Problem to work on –
Starting at the first line of the data below, retype every line up to and including the one containing "of human squamous".

Data supplied –
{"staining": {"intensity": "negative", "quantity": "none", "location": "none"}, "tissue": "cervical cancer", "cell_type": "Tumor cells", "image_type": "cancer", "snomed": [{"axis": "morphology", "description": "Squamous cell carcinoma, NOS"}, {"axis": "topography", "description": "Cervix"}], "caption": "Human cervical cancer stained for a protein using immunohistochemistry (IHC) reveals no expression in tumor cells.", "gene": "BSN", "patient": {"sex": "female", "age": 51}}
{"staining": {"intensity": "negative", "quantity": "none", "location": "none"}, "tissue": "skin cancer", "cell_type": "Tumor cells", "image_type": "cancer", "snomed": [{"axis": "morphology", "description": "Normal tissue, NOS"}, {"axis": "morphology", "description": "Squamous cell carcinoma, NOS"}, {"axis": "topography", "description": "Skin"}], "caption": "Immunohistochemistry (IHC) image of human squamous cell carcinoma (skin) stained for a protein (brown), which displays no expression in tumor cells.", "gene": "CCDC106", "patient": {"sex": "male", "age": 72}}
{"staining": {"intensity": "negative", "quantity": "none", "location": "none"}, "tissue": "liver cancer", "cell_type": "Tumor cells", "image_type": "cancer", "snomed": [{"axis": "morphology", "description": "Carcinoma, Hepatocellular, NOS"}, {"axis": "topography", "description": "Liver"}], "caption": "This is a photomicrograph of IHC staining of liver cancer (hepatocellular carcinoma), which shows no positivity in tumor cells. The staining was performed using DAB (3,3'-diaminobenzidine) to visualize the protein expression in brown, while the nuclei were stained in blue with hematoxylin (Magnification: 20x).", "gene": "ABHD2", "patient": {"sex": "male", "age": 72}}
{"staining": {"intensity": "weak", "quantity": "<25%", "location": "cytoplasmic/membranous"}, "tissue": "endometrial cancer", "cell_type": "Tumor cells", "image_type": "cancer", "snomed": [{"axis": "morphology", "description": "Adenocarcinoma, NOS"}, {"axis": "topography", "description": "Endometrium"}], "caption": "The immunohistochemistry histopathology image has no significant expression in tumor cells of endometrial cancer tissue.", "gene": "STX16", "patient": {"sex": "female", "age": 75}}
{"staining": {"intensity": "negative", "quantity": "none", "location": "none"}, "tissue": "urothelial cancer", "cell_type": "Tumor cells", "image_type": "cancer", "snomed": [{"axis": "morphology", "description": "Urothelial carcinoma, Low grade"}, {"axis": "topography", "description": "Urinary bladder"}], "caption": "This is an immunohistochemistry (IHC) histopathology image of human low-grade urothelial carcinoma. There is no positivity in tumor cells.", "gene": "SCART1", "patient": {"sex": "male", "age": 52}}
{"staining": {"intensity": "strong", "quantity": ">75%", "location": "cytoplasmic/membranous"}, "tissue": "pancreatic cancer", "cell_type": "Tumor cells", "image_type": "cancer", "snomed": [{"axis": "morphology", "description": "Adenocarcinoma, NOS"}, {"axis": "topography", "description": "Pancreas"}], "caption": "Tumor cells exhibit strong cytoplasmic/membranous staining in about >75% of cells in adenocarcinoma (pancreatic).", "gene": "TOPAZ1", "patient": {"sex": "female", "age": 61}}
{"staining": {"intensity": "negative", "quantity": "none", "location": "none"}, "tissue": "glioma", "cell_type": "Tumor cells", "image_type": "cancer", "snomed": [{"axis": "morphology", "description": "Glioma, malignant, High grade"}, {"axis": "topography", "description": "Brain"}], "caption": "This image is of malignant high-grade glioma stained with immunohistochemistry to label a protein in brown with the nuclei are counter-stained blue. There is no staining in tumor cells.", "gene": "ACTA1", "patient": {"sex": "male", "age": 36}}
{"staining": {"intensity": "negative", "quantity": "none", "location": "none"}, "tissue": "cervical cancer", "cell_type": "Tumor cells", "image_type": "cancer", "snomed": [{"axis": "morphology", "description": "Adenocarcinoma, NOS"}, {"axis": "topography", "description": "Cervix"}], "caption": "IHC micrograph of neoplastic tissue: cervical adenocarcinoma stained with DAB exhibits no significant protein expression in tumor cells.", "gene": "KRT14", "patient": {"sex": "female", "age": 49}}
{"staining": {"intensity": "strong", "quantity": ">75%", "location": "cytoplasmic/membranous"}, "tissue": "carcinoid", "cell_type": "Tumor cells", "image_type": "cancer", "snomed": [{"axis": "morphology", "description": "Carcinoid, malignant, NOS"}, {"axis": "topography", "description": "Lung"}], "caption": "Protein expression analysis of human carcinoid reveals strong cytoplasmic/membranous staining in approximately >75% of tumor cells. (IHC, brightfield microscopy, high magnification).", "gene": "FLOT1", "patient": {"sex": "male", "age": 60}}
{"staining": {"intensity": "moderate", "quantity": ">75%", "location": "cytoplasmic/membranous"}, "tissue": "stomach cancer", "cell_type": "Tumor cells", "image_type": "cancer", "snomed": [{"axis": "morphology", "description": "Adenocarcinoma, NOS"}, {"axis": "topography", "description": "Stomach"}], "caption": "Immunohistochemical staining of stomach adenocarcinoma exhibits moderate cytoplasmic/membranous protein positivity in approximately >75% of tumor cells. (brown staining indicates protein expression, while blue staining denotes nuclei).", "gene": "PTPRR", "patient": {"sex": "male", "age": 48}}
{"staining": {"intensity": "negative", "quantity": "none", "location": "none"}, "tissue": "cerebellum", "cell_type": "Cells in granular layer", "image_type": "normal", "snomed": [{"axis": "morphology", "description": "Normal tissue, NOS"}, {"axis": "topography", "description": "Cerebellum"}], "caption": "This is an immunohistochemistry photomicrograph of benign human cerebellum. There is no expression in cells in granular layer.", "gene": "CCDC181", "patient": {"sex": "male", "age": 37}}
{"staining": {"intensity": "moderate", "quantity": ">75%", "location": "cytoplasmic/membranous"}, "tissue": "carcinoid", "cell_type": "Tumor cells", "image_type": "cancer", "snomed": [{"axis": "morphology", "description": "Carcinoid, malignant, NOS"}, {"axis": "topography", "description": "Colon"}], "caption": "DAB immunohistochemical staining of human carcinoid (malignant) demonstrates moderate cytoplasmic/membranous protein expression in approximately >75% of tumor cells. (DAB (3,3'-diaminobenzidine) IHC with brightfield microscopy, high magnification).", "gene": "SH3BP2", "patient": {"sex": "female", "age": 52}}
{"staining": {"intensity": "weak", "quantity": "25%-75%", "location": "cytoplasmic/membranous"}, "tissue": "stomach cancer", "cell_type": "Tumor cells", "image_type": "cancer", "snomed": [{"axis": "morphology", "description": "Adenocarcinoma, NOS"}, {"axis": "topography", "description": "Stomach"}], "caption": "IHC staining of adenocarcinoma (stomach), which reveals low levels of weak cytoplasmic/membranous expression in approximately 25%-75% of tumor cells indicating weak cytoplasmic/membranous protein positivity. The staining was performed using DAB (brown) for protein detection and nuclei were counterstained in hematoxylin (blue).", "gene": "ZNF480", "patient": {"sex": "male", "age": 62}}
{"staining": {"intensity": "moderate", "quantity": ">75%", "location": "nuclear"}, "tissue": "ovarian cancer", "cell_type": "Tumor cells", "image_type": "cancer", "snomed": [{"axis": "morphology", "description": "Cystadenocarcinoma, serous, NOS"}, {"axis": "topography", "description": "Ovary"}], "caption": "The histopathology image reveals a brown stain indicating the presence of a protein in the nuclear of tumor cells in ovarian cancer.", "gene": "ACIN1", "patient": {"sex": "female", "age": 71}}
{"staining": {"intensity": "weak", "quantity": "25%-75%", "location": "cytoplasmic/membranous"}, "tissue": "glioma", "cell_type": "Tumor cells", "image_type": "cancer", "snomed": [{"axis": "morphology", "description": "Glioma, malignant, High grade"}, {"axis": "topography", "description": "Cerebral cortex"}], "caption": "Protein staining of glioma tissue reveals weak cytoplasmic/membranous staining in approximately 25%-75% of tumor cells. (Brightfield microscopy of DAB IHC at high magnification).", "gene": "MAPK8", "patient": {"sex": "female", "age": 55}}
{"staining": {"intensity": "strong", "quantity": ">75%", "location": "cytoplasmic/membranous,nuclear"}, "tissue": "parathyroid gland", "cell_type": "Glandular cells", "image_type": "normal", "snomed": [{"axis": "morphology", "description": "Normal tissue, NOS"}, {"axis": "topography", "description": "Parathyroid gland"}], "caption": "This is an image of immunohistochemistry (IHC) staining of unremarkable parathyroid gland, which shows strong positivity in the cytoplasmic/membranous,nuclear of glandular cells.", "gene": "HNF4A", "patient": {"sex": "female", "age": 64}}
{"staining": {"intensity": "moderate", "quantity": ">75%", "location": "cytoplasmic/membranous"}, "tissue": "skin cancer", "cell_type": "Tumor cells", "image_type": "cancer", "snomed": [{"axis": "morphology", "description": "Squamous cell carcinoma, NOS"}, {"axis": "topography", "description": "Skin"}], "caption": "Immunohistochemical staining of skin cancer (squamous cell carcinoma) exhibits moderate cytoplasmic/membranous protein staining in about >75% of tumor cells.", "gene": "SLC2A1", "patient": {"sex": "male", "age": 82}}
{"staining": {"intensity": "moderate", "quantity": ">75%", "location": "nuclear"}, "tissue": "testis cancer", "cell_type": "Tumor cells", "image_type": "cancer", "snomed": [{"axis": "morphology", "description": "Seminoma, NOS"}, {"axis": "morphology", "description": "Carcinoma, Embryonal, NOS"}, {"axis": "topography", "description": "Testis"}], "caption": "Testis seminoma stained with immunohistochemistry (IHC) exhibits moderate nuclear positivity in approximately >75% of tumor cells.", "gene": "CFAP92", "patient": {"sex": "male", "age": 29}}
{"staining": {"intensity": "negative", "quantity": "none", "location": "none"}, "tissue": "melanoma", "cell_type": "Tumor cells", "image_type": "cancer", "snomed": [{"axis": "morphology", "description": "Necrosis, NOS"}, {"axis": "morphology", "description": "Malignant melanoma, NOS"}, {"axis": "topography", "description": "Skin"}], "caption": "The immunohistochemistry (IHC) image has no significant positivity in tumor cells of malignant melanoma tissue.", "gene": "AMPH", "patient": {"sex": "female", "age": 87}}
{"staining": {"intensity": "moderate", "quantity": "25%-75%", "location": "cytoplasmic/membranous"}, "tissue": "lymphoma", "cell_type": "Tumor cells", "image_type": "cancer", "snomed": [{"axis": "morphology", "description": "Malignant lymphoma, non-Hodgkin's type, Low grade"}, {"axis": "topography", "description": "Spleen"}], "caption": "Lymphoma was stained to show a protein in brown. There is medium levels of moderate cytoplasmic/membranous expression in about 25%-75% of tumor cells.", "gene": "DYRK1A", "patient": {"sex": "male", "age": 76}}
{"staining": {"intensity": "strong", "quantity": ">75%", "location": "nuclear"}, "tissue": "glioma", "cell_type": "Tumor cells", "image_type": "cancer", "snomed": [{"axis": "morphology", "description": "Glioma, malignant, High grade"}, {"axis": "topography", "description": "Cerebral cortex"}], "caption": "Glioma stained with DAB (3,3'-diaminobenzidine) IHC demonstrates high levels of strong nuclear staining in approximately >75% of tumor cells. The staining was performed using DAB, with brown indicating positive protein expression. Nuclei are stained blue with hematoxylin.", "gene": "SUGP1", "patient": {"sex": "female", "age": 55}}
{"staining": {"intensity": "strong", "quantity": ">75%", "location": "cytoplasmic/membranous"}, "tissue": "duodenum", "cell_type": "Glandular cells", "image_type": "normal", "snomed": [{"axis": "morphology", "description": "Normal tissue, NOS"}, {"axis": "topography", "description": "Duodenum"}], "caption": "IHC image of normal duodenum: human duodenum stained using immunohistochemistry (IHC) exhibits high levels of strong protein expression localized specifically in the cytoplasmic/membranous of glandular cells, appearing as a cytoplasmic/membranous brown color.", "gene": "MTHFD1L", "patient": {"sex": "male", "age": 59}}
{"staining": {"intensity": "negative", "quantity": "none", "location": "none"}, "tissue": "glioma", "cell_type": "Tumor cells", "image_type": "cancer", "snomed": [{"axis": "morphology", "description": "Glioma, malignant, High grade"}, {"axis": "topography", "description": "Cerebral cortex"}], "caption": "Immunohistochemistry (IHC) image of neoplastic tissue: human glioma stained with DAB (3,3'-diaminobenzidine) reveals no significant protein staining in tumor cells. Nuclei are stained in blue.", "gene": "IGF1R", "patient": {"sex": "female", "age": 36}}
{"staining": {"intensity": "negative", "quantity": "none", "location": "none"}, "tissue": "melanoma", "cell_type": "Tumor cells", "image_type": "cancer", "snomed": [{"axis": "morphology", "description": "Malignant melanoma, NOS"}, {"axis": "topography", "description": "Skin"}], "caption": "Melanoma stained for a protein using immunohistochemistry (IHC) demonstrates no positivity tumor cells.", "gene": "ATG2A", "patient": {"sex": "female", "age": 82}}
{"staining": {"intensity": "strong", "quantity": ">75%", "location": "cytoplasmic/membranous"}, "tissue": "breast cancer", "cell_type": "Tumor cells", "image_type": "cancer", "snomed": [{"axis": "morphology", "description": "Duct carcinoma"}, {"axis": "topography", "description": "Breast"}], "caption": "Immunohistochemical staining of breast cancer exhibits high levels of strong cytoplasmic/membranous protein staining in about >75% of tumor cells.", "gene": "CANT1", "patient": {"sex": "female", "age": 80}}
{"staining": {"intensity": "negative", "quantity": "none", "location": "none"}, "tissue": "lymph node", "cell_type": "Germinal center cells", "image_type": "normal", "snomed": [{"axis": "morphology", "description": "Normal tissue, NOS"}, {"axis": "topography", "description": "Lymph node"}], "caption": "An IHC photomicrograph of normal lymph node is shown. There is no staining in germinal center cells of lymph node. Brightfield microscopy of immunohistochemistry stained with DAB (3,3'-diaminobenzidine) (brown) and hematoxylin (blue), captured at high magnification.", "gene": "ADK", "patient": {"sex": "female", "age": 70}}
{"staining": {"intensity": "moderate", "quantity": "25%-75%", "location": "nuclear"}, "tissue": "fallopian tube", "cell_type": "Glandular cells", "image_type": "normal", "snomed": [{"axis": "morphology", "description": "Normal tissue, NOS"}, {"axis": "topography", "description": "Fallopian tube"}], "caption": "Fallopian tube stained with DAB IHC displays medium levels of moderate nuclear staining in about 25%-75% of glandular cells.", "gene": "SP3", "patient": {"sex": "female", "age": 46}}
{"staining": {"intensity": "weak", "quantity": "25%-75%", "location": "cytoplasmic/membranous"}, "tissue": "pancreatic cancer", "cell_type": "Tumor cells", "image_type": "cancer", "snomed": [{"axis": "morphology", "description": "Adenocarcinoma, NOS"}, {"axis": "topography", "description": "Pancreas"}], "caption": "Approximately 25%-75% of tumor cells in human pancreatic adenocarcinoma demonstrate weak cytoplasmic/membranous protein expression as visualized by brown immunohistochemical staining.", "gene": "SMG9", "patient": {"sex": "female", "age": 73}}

Response to this exercise –
{"staining": {"intensity": "negative", "quantity": "none", "location": "none"}, "tissue": "cervical cancer", "cell_type": "Tumor cells", "image_type": "cancer", "snomed": [{"axis": "morphology", "description": "Squamous cell carcinoma, NOS"}, {"axis": "topography", "description": "Cervix"}], "caption": "Human cervical cancer stained for a protein using immunohistochemistry (IHC) reveals no expression in tumor cells.", "gene": "BSN", "patient": {"sex": "female", "age": 51}}
{"staining": {"intensity": "negative", "quantity": "none", "location": "none"}, "tissue": "skin cancer", "cell_type": "Tumor cells", "image_type": "cancer", "snomed": [{"axis": "morphology", "description": "Normal tissue, NOS"}, {"axis": "morphology", "description": "Squamous cell carcinoma, NOS"}, {"axis": "topography", "description": "Skin"}], "caption": "Immunohistochemistry (IHC) image of human squamous cell carcinoma (skin) stained for a protein (brown), which displays no expression in tumor cells.", "gene": "CCDC106", "patient": {"sex": "male", "age": 72}}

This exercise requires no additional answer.